An introduction to Linda Gregg, by Jessica Burton


Linda Gregg Review
By Jessica Burton
            Linda Gregg is the well-known author of many poetry books.  Her ideas are inspired from her surroundings, so much so that she claims that she always dresses in neutral palates in order to avoid having a distraction from the outside world.  Her daily life is said to be filled with always attempting to write.  She sets out goals for herself, such as, write a poem before noon, or else she has to sit down and write up words for each letter of the alphabet over and over again until she is inspired to write.  This type of commitment to her work really shows how she is able to come up with so many great ideas for her poems.

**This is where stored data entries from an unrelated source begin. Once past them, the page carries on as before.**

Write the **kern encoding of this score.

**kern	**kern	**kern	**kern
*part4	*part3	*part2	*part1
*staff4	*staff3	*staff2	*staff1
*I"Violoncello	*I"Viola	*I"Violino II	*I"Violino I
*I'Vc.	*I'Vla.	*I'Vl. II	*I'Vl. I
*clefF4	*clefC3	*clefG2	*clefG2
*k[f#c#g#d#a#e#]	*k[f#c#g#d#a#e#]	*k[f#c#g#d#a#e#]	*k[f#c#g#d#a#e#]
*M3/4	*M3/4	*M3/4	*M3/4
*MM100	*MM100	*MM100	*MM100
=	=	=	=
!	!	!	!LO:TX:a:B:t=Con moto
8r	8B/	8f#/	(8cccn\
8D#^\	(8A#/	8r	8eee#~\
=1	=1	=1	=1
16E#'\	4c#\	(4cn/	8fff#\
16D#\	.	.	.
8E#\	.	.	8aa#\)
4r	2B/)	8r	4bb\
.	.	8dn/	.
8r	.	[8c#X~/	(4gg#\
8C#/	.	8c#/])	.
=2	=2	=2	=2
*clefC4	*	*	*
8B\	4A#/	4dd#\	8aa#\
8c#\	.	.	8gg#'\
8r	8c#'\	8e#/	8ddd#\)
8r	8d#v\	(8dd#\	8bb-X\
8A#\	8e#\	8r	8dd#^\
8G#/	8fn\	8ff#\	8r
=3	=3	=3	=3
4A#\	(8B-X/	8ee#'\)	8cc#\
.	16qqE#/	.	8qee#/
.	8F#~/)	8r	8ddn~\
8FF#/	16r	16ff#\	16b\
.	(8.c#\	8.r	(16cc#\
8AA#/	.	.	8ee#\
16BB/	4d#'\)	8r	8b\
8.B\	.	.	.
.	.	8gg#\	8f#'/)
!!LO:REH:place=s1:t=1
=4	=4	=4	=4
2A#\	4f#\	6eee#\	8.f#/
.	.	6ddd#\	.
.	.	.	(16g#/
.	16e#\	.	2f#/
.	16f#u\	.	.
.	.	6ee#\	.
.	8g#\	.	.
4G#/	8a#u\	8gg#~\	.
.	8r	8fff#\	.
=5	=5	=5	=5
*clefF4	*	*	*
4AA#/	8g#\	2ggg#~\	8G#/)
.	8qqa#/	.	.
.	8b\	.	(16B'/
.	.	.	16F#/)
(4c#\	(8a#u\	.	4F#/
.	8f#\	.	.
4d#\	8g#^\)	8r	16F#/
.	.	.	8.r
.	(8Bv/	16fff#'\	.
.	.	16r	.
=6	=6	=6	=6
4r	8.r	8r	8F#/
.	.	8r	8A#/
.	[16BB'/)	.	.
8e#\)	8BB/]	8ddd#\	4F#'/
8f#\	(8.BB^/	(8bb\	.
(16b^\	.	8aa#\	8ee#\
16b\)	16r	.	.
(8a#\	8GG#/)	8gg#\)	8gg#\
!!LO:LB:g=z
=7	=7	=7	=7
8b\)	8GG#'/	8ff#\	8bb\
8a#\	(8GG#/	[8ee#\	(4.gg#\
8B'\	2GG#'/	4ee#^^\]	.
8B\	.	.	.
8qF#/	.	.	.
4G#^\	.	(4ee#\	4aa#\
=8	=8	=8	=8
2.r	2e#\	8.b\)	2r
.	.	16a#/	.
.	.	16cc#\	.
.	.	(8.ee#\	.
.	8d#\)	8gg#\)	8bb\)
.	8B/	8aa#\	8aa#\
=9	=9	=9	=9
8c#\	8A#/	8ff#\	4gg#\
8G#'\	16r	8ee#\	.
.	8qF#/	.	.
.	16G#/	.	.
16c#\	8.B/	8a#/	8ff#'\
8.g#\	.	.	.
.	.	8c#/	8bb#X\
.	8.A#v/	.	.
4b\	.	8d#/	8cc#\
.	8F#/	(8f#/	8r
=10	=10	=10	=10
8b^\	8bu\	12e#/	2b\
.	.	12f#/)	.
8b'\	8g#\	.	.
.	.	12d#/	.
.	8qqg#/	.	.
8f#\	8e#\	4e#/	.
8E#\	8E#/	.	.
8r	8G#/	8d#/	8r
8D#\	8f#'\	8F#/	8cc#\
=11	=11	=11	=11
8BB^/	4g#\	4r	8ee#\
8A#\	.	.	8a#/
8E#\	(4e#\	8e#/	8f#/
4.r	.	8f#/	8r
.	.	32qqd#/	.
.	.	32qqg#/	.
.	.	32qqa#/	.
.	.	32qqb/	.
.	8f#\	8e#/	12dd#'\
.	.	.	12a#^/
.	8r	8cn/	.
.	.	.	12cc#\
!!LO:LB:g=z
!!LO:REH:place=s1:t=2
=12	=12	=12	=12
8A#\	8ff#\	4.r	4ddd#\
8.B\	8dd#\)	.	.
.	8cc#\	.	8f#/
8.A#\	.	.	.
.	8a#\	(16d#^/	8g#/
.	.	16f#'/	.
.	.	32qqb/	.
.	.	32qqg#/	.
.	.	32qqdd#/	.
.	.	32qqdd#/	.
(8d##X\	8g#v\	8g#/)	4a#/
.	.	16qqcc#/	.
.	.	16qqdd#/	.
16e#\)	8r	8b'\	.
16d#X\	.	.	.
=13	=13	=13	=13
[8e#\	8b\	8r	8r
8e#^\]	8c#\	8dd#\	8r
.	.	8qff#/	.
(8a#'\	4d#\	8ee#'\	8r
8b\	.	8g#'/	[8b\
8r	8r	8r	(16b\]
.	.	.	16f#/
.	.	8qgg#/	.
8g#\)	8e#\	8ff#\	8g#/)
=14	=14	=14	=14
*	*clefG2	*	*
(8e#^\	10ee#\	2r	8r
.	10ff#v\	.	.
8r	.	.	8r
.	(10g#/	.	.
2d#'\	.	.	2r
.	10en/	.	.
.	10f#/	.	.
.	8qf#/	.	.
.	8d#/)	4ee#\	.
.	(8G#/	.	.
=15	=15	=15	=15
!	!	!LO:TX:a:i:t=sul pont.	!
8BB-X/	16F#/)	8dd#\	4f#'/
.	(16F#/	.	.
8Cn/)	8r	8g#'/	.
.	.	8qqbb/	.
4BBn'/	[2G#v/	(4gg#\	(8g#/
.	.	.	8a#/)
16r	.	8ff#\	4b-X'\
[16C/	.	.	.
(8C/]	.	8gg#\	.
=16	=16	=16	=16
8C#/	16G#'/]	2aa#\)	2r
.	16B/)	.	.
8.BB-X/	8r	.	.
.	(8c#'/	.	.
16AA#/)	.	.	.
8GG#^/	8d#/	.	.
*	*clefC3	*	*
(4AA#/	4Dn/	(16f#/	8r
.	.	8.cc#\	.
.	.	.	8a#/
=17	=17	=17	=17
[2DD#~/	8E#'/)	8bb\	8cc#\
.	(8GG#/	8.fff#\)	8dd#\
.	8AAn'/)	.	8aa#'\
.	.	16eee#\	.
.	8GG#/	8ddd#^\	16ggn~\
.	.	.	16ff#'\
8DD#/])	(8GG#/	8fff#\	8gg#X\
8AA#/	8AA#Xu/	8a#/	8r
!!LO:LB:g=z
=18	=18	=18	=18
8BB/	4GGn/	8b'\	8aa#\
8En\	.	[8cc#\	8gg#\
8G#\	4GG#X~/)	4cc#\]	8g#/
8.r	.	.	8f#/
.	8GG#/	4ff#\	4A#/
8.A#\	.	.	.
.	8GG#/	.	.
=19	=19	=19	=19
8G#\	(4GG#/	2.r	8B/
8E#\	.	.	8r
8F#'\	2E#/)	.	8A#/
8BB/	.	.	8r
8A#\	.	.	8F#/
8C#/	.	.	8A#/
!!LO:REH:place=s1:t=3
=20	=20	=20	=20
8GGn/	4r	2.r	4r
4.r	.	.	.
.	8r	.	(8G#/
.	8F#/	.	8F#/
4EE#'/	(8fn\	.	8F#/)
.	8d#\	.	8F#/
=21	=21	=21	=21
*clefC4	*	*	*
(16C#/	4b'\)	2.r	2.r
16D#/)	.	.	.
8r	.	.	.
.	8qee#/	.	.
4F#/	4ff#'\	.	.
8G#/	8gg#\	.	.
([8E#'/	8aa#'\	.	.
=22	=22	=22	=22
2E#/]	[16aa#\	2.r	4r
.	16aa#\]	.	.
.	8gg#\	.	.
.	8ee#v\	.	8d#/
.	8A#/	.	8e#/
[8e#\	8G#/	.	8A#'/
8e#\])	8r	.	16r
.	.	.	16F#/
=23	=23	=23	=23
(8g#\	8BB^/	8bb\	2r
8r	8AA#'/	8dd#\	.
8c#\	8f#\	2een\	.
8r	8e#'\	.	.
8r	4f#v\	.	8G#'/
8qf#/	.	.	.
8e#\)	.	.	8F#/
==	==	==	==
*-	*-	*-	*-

            Common links between her poems are the details within each of them.  She pulls in multiple descriptions from her home and nature in order to convey her messages.  At first the details may seem like many other poems, la ist of what is around the area and nothing too spectacular, but then she pulls in an unexpected element.  In Watching the Last Boat, Gregg is describing a boat crash and the wood splitting apart, and then becoming indiscernible in the evening light.  A mention of a painting and her sadness in seeing it is then written about.  The painting had nothing to do with the boat’s crash, but she pulled it together with her feelings for the crashing boat and her feeling for leaving the painting both being sadness.  The boat and the painting are both conveying the death of something; the boat is no longer and the painting was purposefully the last of Rembrandt’s.  I believe that she is trying to convey feelings with showing them in different ways in hopes that people will understand at least one of them and then be able to understand the other through it.
            Her reasoning for her writing style was that it helps for her to see what her life looks like when she is always trying to describe it.  She had even said, “everything that’s worth remembering is sensational.”  So she writes her life into her poems in order for her to remember it; it’s almost as if each poem is a different story in her life and if they were all put together they would form her autobiography.
            Butler University was very lucky in being able to have such an imaginative writer visit our school.  Gregg’s poems are well recognized within the literature community and her descriptive and truthful pieces could very well be considered works of art through words.  I would recommend her works to any person wanting to view the world through a new looking glass.